• [REQUIRED WORK] Pull out each line in the records below that contains the string "series" and copy it whole. Case counts.

• [DATA UNDER STUDY]
+ + +
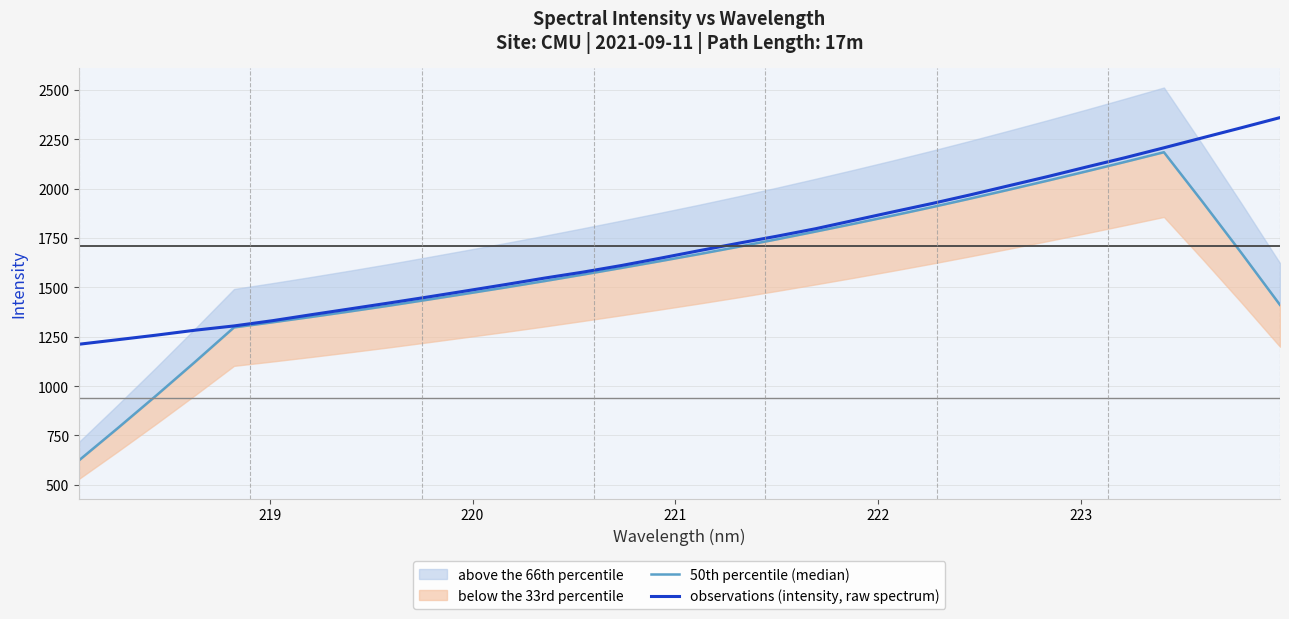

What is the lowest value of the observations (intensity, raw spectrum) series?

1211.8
+ + +
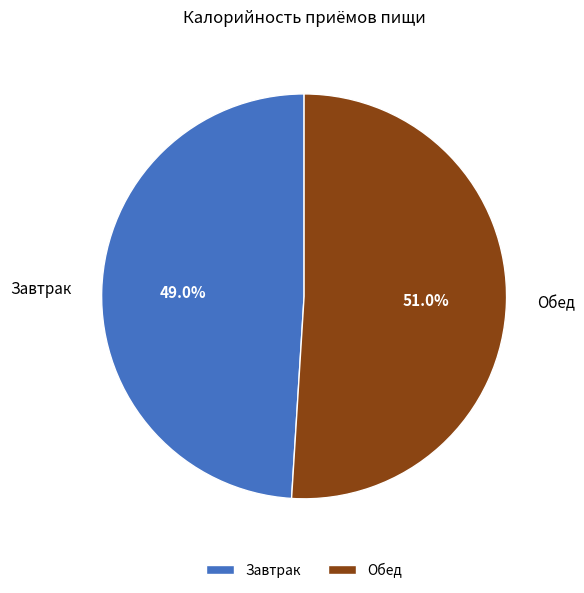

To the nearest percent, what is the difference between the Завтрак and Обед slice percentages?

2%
+ + +
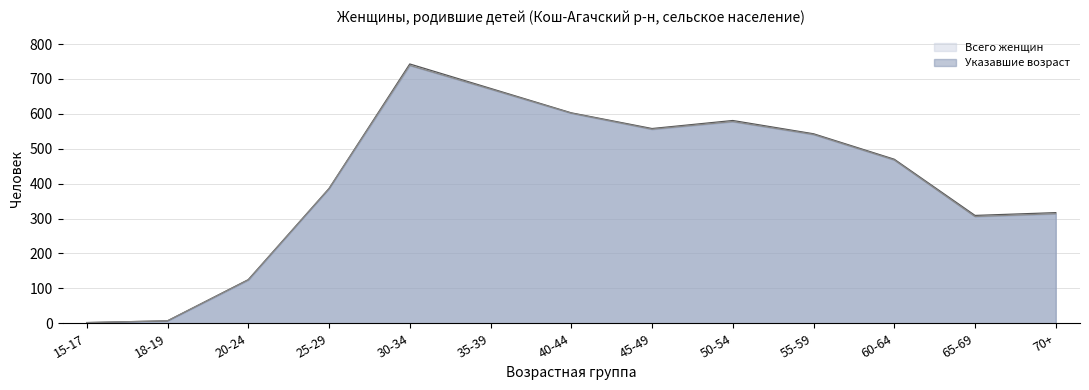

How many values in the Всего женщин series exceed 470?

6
+ + +
• [REPLY TO THE EXERCISE]
What is the lowest value of the observations (intensity, raw spectrum) series?
How many values in the Всего женщин series exceed 470?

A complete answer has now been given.